**** Records provided ****

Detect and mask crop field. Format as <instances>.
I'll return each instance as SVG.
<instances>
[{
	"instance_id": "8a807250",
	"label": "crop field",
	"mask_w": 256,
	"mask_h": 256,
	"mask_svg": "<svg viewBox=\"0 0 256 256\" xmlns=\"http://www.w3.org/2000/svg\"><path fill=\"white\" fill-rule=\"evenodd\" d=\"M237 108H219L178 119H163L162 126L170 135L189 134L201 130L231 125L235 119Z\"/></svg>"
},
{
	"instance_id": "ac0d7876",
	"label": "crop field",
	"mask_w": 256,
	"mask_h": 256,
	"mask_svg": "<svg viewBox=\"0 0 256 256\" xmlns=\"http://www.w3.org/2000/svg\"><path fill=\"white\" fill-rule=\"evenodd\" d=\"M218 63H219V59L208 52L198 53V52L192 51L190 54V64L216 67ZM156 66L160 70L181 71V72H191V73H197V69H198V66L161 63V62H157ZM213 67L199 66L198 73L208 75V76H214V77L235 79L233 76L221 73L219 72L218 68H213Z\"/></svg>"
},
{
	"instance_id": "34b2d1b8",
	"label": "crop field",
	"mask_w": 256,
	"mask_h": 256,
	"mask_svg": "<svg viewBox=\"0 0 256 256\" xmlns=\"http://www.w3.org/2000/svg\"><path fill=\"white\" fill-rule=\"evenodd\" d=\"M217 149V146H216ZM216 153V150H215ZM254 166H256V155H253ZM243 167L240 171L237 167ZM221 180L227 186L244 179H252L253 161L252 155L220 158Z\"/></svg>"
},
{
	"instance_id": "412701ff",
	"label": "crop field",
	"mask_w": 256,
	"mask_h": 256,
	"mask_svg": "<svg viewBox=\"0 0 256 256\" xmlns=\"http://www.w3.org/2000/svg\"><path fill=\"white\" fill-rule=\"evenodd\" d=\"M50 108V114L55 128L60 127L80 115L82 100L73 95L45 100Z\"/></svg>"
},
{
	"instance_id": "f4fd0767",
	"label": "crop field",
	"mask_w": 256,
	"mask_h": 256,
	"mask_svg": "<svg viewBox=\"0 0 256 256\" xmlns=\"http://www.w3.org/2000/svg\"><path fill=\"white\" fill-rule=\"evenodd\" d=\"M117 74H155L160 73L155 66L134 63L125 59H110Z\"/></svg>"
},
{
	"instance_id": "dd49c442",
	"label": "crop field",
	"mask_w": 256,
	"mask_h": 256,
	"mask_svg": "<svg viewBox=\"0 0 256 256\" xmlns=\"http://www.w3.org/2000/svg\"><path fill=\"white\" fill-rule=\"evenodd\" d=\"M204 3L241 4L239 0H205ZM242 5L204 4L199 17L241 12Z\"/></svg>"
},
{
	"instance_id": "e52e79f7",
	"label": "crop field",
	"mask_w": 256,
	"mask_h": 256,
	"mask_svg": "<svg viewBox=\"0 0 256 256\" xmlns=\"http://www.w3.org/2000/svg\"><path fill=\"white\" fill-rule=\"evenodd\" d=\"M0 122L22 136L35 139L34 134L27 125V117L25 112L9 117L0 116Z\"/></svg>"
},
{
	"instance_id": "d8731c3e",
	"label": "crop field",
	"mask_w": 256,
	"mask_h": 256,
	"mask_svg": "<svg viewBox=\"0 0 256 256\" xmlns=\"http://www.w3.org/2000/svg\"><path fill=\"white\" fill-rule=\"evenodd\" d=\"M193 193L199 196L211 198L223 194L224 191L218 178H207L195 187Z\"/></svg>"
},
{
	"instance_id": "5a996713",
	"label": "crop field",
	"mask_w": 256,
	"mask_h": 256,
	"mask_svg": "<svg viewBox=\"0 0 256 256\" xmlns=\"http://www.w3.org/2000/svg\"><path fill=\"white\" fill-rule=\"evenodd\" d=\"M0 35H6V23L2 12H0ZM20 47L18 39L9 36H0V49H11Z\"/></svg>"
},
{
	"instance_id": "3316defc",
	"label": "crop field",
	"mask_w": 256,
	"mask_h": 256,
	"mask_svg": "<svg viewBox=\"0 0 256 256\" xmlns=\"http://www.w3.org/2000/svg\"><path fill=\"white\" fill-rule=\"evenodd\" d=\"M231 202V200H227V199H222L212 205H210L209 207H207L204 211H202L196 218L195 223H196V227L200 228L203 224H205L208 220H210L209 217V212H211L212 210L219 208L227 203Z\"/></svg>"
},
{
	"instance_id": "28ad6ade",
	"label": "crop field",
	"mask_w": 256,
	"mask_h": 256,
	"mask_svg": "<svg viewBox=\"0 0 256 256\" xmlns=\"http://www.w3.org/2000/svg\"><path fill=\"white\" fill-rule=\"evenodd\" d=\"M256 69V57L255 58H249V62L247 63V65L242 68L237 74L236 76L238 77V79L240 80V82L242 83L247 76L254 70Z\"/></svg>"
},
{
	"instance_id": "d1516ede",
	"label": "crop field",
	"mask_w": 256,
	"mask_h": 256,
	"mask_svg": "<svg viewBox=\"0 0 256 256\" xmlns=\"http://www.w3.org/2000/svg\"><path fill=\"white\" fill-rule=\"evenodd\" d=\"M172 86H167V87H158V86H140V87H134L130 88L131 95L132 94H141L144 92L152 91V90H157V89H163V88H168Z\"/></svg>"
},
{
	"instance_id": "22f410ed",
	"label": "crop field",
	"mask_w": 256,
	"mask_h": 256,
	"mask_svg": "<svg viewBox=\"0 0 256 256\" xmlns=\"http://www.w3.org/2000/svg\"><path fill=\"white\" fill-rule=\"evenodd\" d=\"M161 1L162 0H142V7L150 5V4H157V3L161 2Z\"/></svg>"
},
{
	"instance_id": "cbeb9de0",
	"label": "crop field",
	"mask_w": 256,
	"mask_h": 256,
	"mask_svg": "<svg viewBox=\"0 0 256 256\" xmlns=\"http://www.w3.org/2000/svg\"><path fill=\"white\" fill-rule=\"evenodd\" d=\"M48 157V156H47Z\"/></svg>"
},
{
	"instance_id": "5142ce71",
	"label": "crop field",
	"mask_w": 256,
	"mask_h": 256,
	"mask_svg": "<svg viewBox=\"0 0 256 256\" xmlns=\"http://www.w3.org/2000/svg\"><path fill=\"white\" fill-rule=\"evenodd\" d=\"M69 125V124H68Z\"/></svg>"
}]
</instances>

****

● Task statement:
Here, the records must be output exactly and in full.

● Result of the task:
Detect and mask crop field. Format as <instances>.
I'll return each instance as SVG.
<instances>
[{
	"instance_id": "8a807250",
	"label": "crop field",
	"mask_w": 256,
	"mask_h": 256,
	"mask_svg": "<svg viewBox=\"0 0 256 256\" xmlns=\"http://www.w3.org/2000/svg\"><path fill=\"white\" fill-rule=\"evenodd\" d=\"M237 108H219L178 119H163L162 126L170 135L189 134L201 130L231 125L235 119Z\"/></svg>"
},
{
	"instance_id": "ac0d7876",
	"label": "crop field",
	"mask_w": 256,
	"mask_h": 256,
	"mask_svg": "<svg viewBox=\"0 0 256 256\" xmlns=\"http://www.w3.org/2000/svg\"><path fill=\"white\" fill-rule=\"evenodd\" d=\"M218 63H219V59L208 52L198 53V52L192 51L190 54V64L216 67ZM156 66L160 70L181 71V72H191V73H197V69H198V66L161 63V62H157ZM213 67L199 66L198 73L208 75V76H214V77L235 79L233 76L221 73L219 72L218 68H213Z\"/></svg>"
},
{
	"instance_id": "34b2d1b8",
	"label": "crop field",
	"mask_w": 256,
	"mask_h": 256,
	"mask_svg": "<svg viewBox=\"0 0 256 256\" xmlns=\"http://www.w3.org/2000/svg\"><path fill=\"white\" fill-rule=\"evenodd\" d=\"M217 149V146H216ZM216 153V150H215ZM254 166H256V155H253ZM243 167L240 171L237 167ZM221 180L227 186L244 179H252L253 161L252 155L220 158Z\"/></svg>"
},
{
	"instance_id": "412701ff",
	"label": "crop field",
	"mask_w": 256,
	"mask_h": 256,
	"mask_svg": "<svg viewBox=\"0 0 256 256\" xmlns=\"http://www.w3.org/2000/svg\"><path fill=\"white\" fill-rule=\"evenodd\" d=\"M50 108V114L55 128L60 127L80 115L82 100L73 95L45 100Z\"/></svg>"
},
{
	"instance_id": "f4fd0767",
	"label": "crop field",
	"mask_w": 256,
	"mask_h": 256,
	"mask_svg": "<svg viewBox=\"0 0 256 256\" xmlns=\"http://www.w3.org/2000/svg\"><path fill=\"white\" fill-rule=\"evenodd\" d=\"M117 74H155L160 73L155 66L134 63L125 59H110Z\"/></svg>"
},
{
	"instance_id": "dd49c442",
	"label": "crop field",
	"mask_w": 256,
	"mask_h": 256,
	"mask_svg": "<svg viewBox=\"0 0 256 256\" xmlns=\"http://www.w3.org/2000/svg\"><path fill=\"white\" fill-rule=\"evenodd\" d=\"M204 3L241 4L239 0H205ZM242 5L204 4L199 17L241 12Z\"/></svg>"
},
{
	"instance_id": "e52e79f7",
	"label": "crop field",
	"mask_w": 256,
	"mask_h": 256,
	"mask_svg": "<svg viewBox=\"0 0 256 256\" xmlns=\"http://www.w3.org/2000/svg\"><path fill=\"white\" fill-rule=\"evenodd\" d=\"M0 122L22 136L35 139L34 134L27 125V117L25 112L9 117L0 116Z\"/></svg>"
},
{
	"instance_id": "d8731c3e",
	"label": "crop field",
	"mask_w": 256,
	"mask_h": 256,
	"mask_svg": "<svg viewBox=\"0 0 256 256\" xmlns=\"http://www.w3.org/2000/svg\"><path fill=\"white\" fill-rule=\"evenodd\" d=\"M193 193L199 196L211 198L223 194L224 191L218 178H207L195 187Z\"/></svg>"
},
{
	"instance_id": "5a996713",
	"label": "crop field",
	"mask_w": 256,
	"mask_h": 256,
	"mask_svg": "<svg viewBox=\"0 0 256 256\" xmlns=\"http://www.w3.org/2000/svg\"><path fill=\"white\" fill-rule=\"evenodd\" d=\"M0 35H6V23L2 12H0ZM20 47L18 39L9 36H0V49H11Z\"/></svg>"
},
{
	"instance_id": "3316defc",
	"label": "crop field",
	"mask_w": 256,
	"mask_h": 256,
	"mask_svg": "<svg viewBox=\"0 0 256 256\" xmlns=\"http://www.w3.org/2000/svg\"><path fill=\"white\" fill-rule=\"evenodd\" d=\"M231 202V200H227V199H222L212 205H210L209 207H207L204 211H202L196 218L195 223H196V227L200 228L203 224H205L208 220H210L209 217V212H211L212 210L219 208L227 203Z\"/></svg>"
},
{
	"instance_id": "28ad6ade",
	"label": "crop field",
	"mask_w": 256,
	"mask_h": 256,
	"mask_svg": "<svg viewBox=\"0 0 256 256\" xmlns=\"http://www.w3.org/2000/svg\"><path fill=\"white\" fill-rule=\"evenodd\" d=\"M256 69V57L255 58H249V62L247 63V65L242 68L237 74L236 76L238 77V79L240 80V82L242 83L247 76L254 70Z\"/></svg>"
},
{
	"instance_id": "d1516ede",
	"label": "crop field",
	"mask_w": 256,
	"mask_h": 256,
	"mask_svg": "<svg viewBox=\"0 0 256 256\" xmlns=\"http://www.w3.org/2000/svg\"><path fill=\"white\" fill-rule=\"evenodd\" d=\"M172 86H167V87H158V86H140V87H134L130 88L131 95L132 94H141L144 92L152 91V90H157V89H163V88H168Z\"/></svg>"
},
{
	"instance_id": "22f410ed",
	"label": "crop field",
	"mask_w": 256,
	"mask_h": 256,
	"mask_svg": "<svg viewBox=\"0 0 256 256\" xmlns=\"http://www.w3.org/2000/svg\"><path fill=\"white\" fill-rule=\"evenodd\" d=\"M161 1L162 0H142V7L150 5V4H157V3L161 2Z\"/></svg>"
},
{
	"instance_id": "cbeb9de0",
	"label": "crop field",
	"mask_w": 256,
	"mask_h": 256,
	"mask_svg": "<svg viewBox=\"0 0 256 256\" xmlns=\"http://www.w3.org/2000/svg\"><path fill=\"white\" fill-rule=\"evenodd\" d=\"M48 157V156H47Z\"/></svg>"
},
{
	"instance_id": "5142ce71",
	"label": "crop field",
	"mask_w": 256,
	"mask_h": 256,
	"mask_svg": "<svg viewBox=\"0 0 256 256\" xmlns=\"http://www.w3.org/2000/svg\"><path fill=\"white\" fill-rule=\"evenodd\" d=\"M69 125V124H68Z\"/></svg>"
}]
</instances>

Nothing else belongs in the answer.